Got it for Christmas. My mom was against it, and my dad was okay with it. My mom may have been right to an extent. While I remember having a lot of fun with it, my friends and I did some nasty things with our BB guns.
When we got older, we had BB gun fights. It may sound harsh, but it was the late 1950s or early to mid-’60s and living in a rural area may have influenced our BB gun battles. I looked it up. It turns out it wasn’t unusual.
As seen in the ad, BB guns were marketed straight to youngsters as the ultimate toy. They were our ticket to our cowboy and war fantasies fueled by Wild West and WWII themes from TV screens to movie theaters.
Safety? Parental hovering? Things were different then. The kids didn’t overrule our parents, but much of our playtime was outdoors without parental supervision. We used our BB guns as tools for wild, imaginative adventures, often roping their pals into mock shootouts. Remember, too, that we didn’t have phones to carry around. We played real games that required imagination and movement. We did so much running and biking our average BMI was 12, but we weren’t starving.
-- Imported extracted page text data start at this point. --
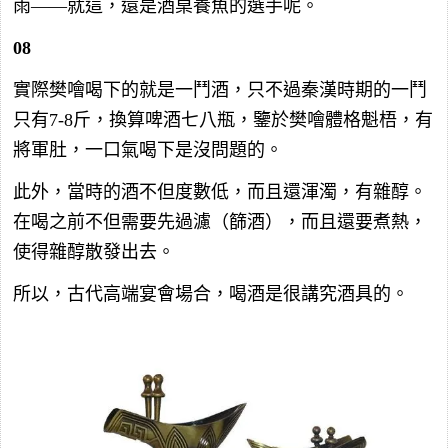
雨——就這，還是酒桌養魚的選手呢。
08
實際樊噲喝下的就是一鬥酒，只不過秦漢時期的一鬥
只有7-8斤，換算啤酒七八瓶，鑒於樊噲體格魁梧，有
將軍肚，一口氣喝下是沒問題的。
此外，當時的酒不但度數低，而且還渾濁，有雜醇。
在喝之前不但需要先過濾（篩酒），而且還要煮熱，
使得雜醇散發出去。
所以，古代高端宴會場合，喝酒是很講究酒具的。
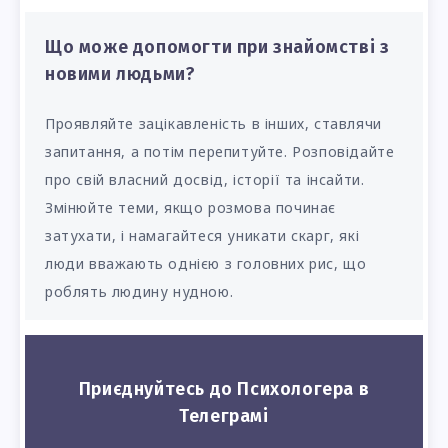
Що може допомогти при знайомстві з
новими людьми?
Проявляйте зацікавленість в інших, ставлячи
запитання, а потім перепитуйте. Розповідайте
про свій власний досвід, історії та інсайти.
Змінюйте теми, якщо розмова починає
затухати, і намагайтеся уникати скарг, які
люди вважають однією з головних рис, що
роблять людину нудною.
Приєднуйтесь до Психологера в
Телеграмі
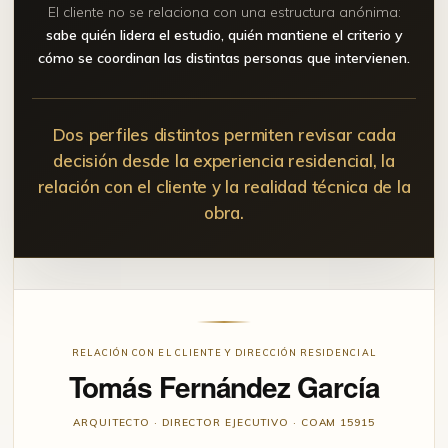
El cliente no se relaciona con una estructura anónima:
sabe quién lidera el estudio, quién mantiene el criterio y
cómo se coordinan las distintas personas que intervienen.
Dos perfiles distintos permiten revisar cada
decisión desde la experiencia residencial, la
relación con el cliente y la realidad técnica de la
obra.
RELACIÓN CON EL CLIENTE Y DIRECCIÓN RESIDENCIAL
Tomás Fernández García
ARQUITECTO · DIRECTOR EJECUTIVO · COAM 15915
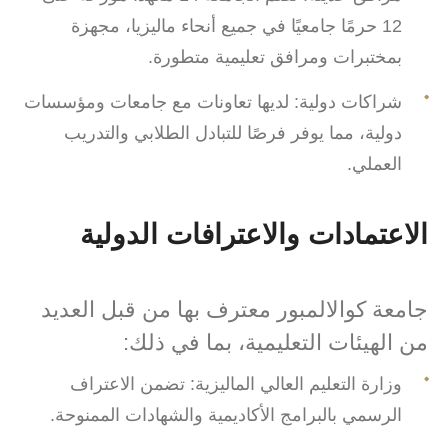
12 حرمًا جامعيًا في جميع أنحاء ماليزيا، مجهزة
بمختبرات ومرافق تعليمية متطورة.
شراكات دولية: لديها تعاونات مع جامعات ومؤسسات
دولية، مما يوفر فرصًا للتبادل الطلابي والتدريب
العملي.
الاعتمادات والاعترافات الدولية
جامعة كوالالمبور معترف بها من قبل العديد
من الهيئات التعليمية، بما في ذلك:
وزارة التعليم العالي الماليزية: تضمن الاعتراف
الرسمي بالبرامج الأكاديمية والشهادات الممنوحة.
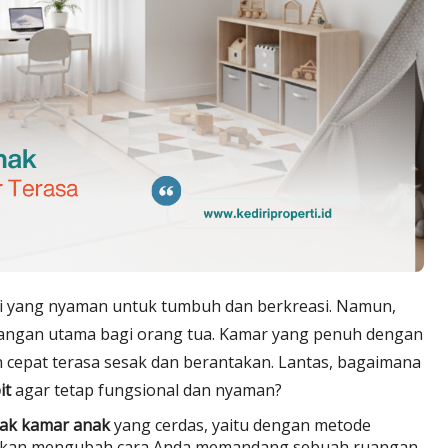
di yang nyaman untuk tumbuh dan berkreasi. Namun,
ntangan utama bagi orang tua. Kamar yang penuh dengan
 cepat terasa sesak dan berantakan. Lantas, bagaimana
it
agar tetap fungsional dan nyaman?
etak kamar anak
yang cerdas, yaitu dengan metode
 akan mengubah cara Anda memandang sebuah ruangan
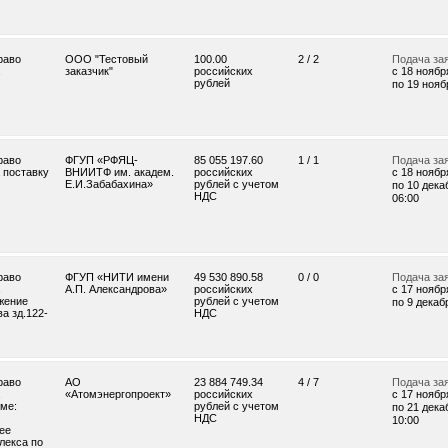
раво
ООО "Тестовый
100.00
2 / 2
Подача за
заказчик"
российских
c 18 ноября
рублей
по 19 ноябр
раво
ФГУП «РФЯЦ-
85 055 197.60
1 / 1
Подача за
 поставку
ВНИИТФ им. академ.
российских
c 18 ноября
Е.И.Забабахина»
рублей с учетом
по 10 дека
НДС
06:00
раво
ФГУП «НИТИ имени
49 530 890.58
0 / 0
Подача за
А.П. Александрова»
российских
c 17 ноября
жение
рублей с учетом
по 9 декабр
а зд.122-
НДС
раво
АО
23 884 749.34
4 / 7
Подача за
«Атомэнергопроект»
российских
c 17 ноября
еме:
рублей с учетом
по 21 дека
НДС
10:00
ее
лекса по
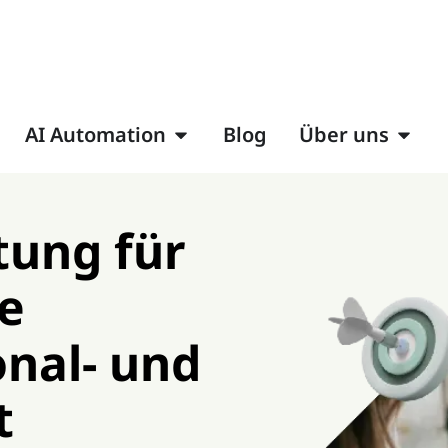
AI Automation
Blog
Über uns
tung für
e
nal- und
t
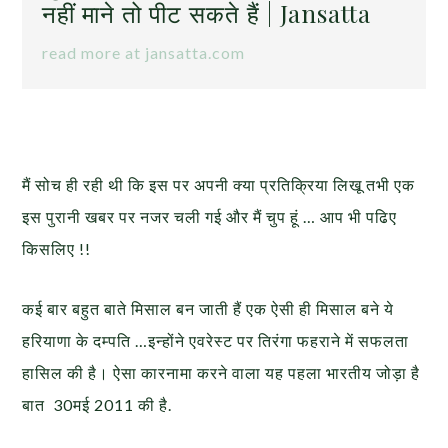
नहीं माने तो पीट सकते हैं | Jansatta
read more at jansatta.com
मैं सोच ही रही थी कि इस पर अपनी क्या प्रतिक्रिया लिखू तभी एक
इस पुरानी खबर पर नजर चली गई और मैं चुप हूं … आप भी पढिए
किसलिए !!
कई बार बहुत बाते मिसाल बन जाती हैं एक ऐसी ही मिसाल बने ये
हरियाणा के दम्पति …इन्होंने एवरेस्ट पर तिरंगा फहराने में सफलता
हासिल की है। ऐसा कारनामा करने वाला यह पहला भारतीय जोड़ा है
बात 30मई 2011 की है.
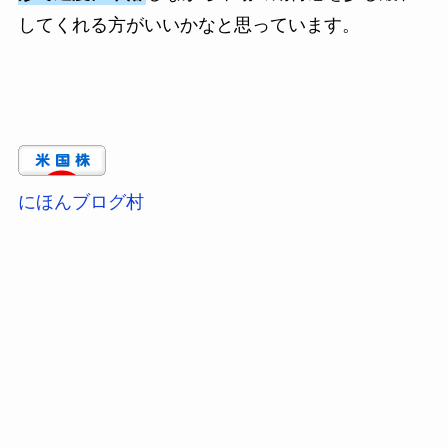
してくれる方がいいかなと思っています。
にほんブログ村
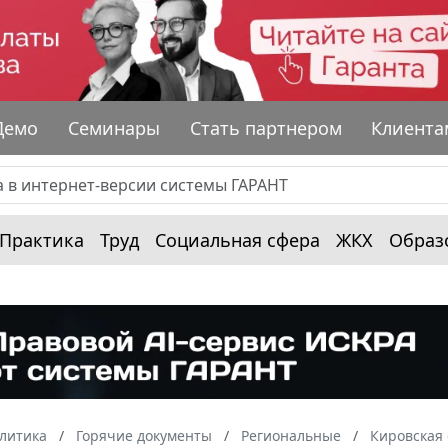
Демо
Семинары
Стать партнером
Клиента
Практика
Труд
Социальная сфера
ЖКХ
Образ
алитика
Горячие документы
Региональные
Кировская 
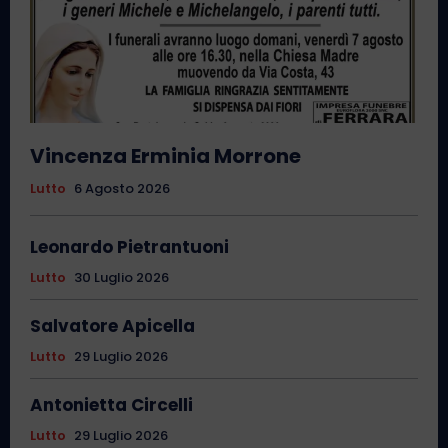
Vincenza Erminia Morrone
Lutto
6 Agosto 2026
Leonardo Pietrantuoni
Lutto
30 Luglio 2026
Salvatore Apicella
Lutto
29 Luglio 2026
Antonietta Circelli
Lutto
29 Luglio 2026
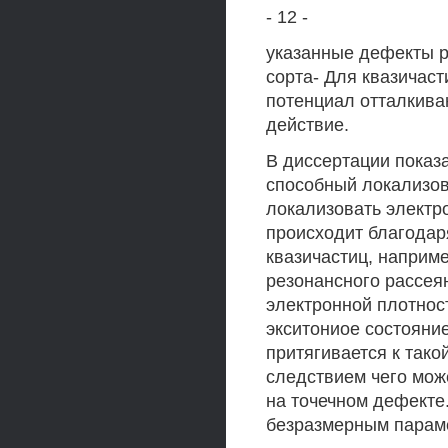
- 12 -
указанные дефекты р
сорта- Для квазичас
потенциал отталкива
действие.
В диссертации показ
способный локализов
локализовать электро
происходит благодар
квазичастиц, наприме
резонансного рассея
электронной плотнос
экситониое состояни
притягивается к так
следствием чего може
на точечном дефекте
безразмерным парам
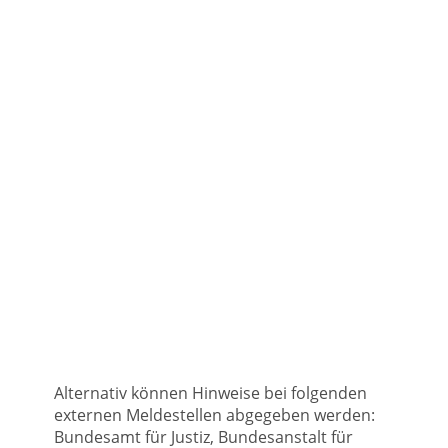
​Alternativ können Hinweise bei folgenden
externen Meldestellen abgegeben werden:
Bundesamt für Justiz, Bundesanstalt für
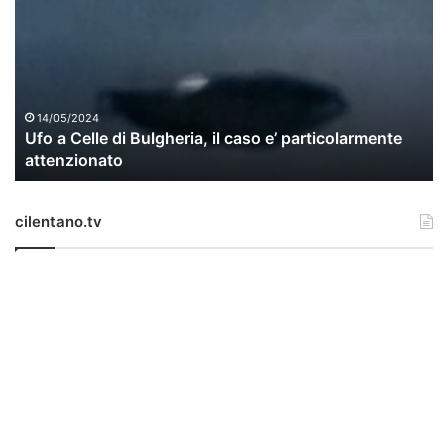
o
a
C
e
l
l
14/05/2024
Ufo a Celle di Bulgheria, il caso e’ particolarmente
e
attenzionato
d
i
B
cilentano.tv
u
l
g
h
e
r
i
a
,
i
l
I’ll go out on a limb here but ask someone who lived it. They’ll tell tales, some tall, of pinging BBs at tin cans, makeshift targets, and even each other, usually with little more than our naivety for protection.
Risky? You bet! We had a rule of no shots above the waist, but from running and jumping, there were errant shots. Welts were badges of honor, and I suppose a rogue shot might clip an eye every now and then, but back then, it barely made the news; no one was rushing to slap rules on it.
The reality is that I only knew of one kid who shot his eye out, but with a .22 rifle. It seems we liked going to the dump to shoot rats. That line from A Christmas Story, “You’ll shoot your eye out!” sums it up perfectly in the sense that we knew the danger, but it was too much fun to resist.